VIII. ATTORNEYS' FEES
Section 35(a) of the Lanham Act, 15 U.S.C. § 1117(a), provides: "The court in exceptional cases may award reasonable attorney fees to the prevailing party." A court has discretion to award attorneys' fees to the prevailing party in a Lanham Act case involving willful or bad faith conduct. Ferrero U.S.A., Inc. v. Ozak Trading, Inc., 952 F.2d 44 (3d Cir.1991); Alpo Petfoods, Inc. v. Ralston Purina Co., 913 F.2d 958, 971 (D.C.Cir.1990). The Senate Report of the Lanham Act stated that attorneys' fees should be awarded where the infringing acts "can be characterized as `malicious,' `fraudulent,' `deliberate,' or `willful.'" Ferrero at 47.
This Circuit requires that before a case qualifies as "exceptional," a district court must make a finding of culpable conduct on the part of the losing party, such as bad faith, fraud, malice, or knowing infringement. Id. at 47. The facts of this case do not lead to the inference that Pennzoil acted in a deliberate or willful manner.

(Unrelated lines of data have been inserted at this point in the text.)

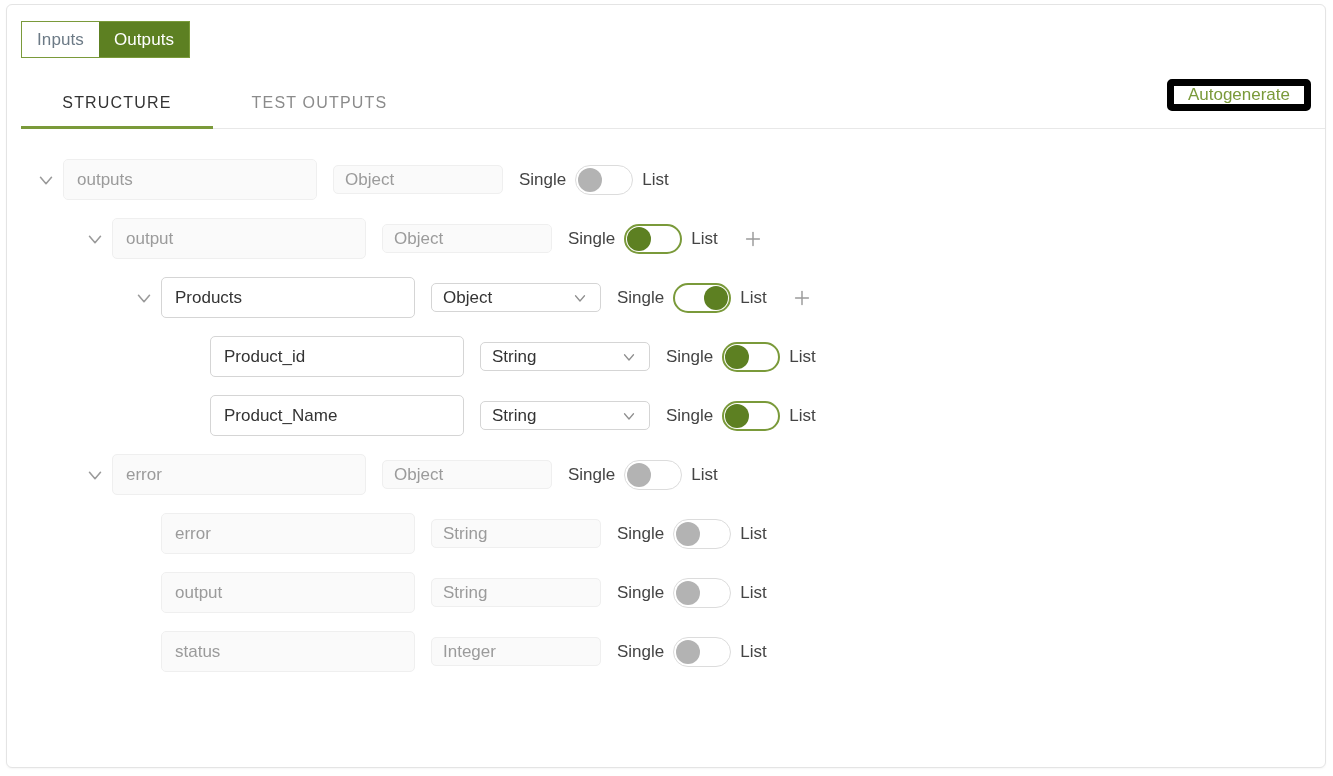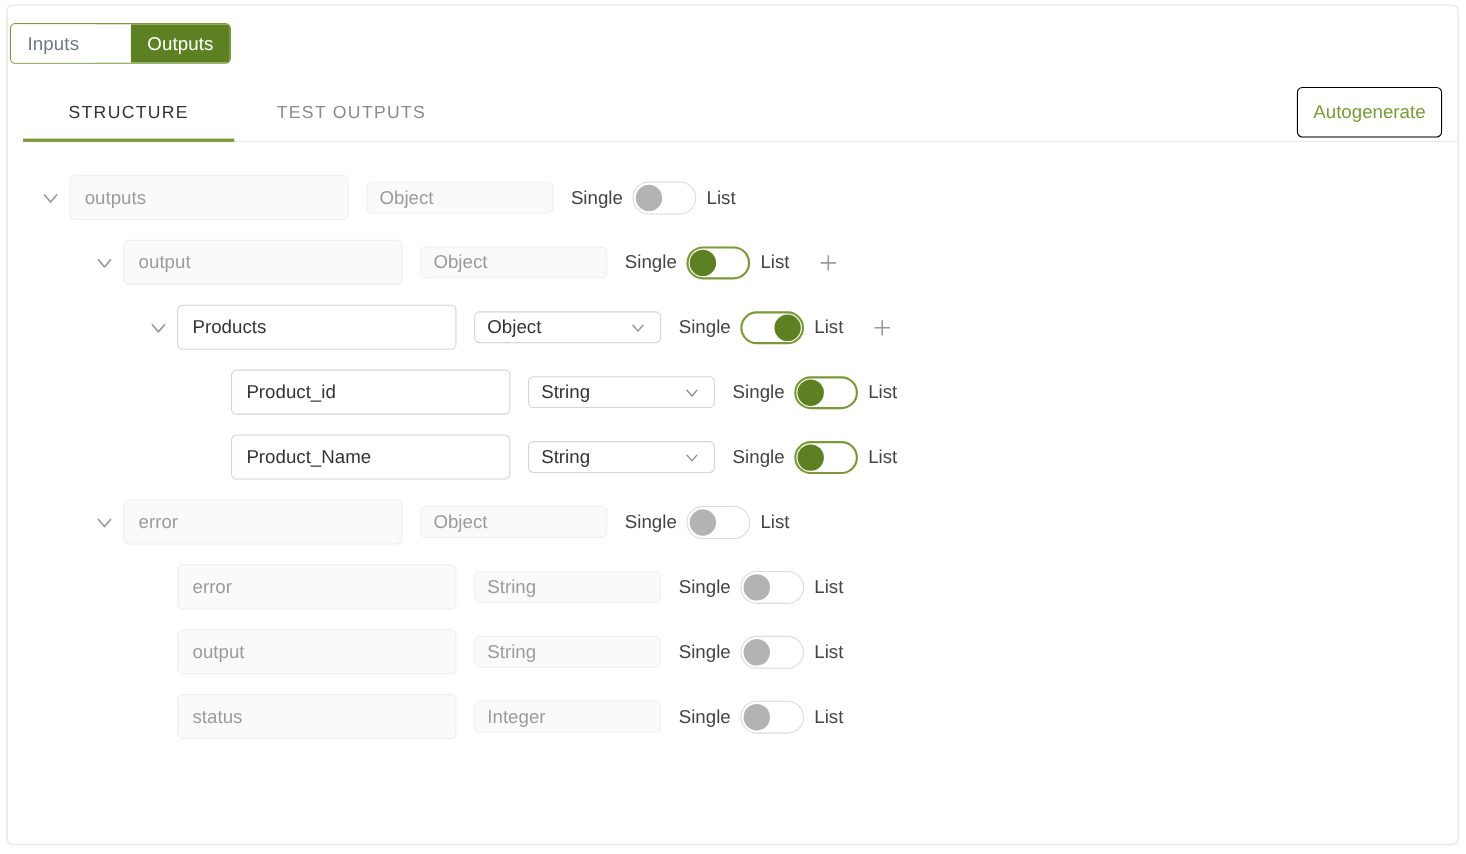--- a/index.html
+++ b/index.html
@@ -24,28 +24,27 @@
     border: 1px solid #e4e4e4;
     border-radius: 6px;
     box-sizing: border-box;
     box-shadow: 0 1px 2px rgba(0,0,0,0.04);
     overflow: hidden;
   }
 
   
   .segmented {
     position: absolute;
-    left: 2px;
+    left: 14px;
     top: 16px;
     display: flex;
     border: 1px solid #7a9a3a;
-    border-radius: 5px;
+    border-radius: 0;
     overflow: hidden;
     height: 35px;
-    gap: 32px;
   }
   .seg-btn {
     display: flex;
     align-items: center;
     justify-content: center;
     padding: 0 15px;
     font-size: 17px;
     letter-spacing: .1px;
     cursor: pointer;
     user-select: none;
@@ -105,26 +104,26 @@
     bottom: 0;
     height: 3px;
     background: #7a9a3a;
   }
 
   
   .autogen {
     position: absolute;
     right: 14px;
     top: 74px;
-    height: 46px;
+    height: 32px;
     padding: 0 14px;
     display: flex;
     align-items: center;
     justify-content: center;
-    border: 1px solid #000000;
+    border: 7px solid #000000;
     border-radius: 5px;
     background: #ffffff;
     color: #7a9a3a;
     font-size: 17px;
     cursor: pointer;
     user-select: none;
     font-family: "Liberation Sans", sans-serif;
   }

Pennzoil did not engage in bad faith advertising merely because the Court found its claim to be meaningless by industry standards. Moreover, they produced expert testimony in support of their superiority claims as to engine wear and engine protection. Although the Court found this testimony unconvincing and rejected it, nonetheless it was a worthy effort which dispels any judicial consideration of bad faith, malice, fraud, or willfulness.
Accordingly, the Court finds that this case is not an exceptional case and will not award Castrol its attorneys' fees.
For the reasons expressed above, this Court finds that Pennzoil's advertising claims currently broadcast, published or disseminated, are literally false and in violation *442 of § 43(a) of the Lanham Act. They shall be permanently enjoined commencing on or before May 29, 1992. Castrol's pendent jurisdiction claims will be dismissed without prejudice, and Castrol's claim for compensatory and punitive damages, and award of attorneys' fees will be denied.
 ASTM D-3945 is promulgated by the American Society for Testing and Materials ("ASTM").
 Rheology is the description of the way that a fluid responds to stress. It concerns the flow of liquids. Viscosity and its study is a subset of Rheology. (Spikes Tr. at 1039).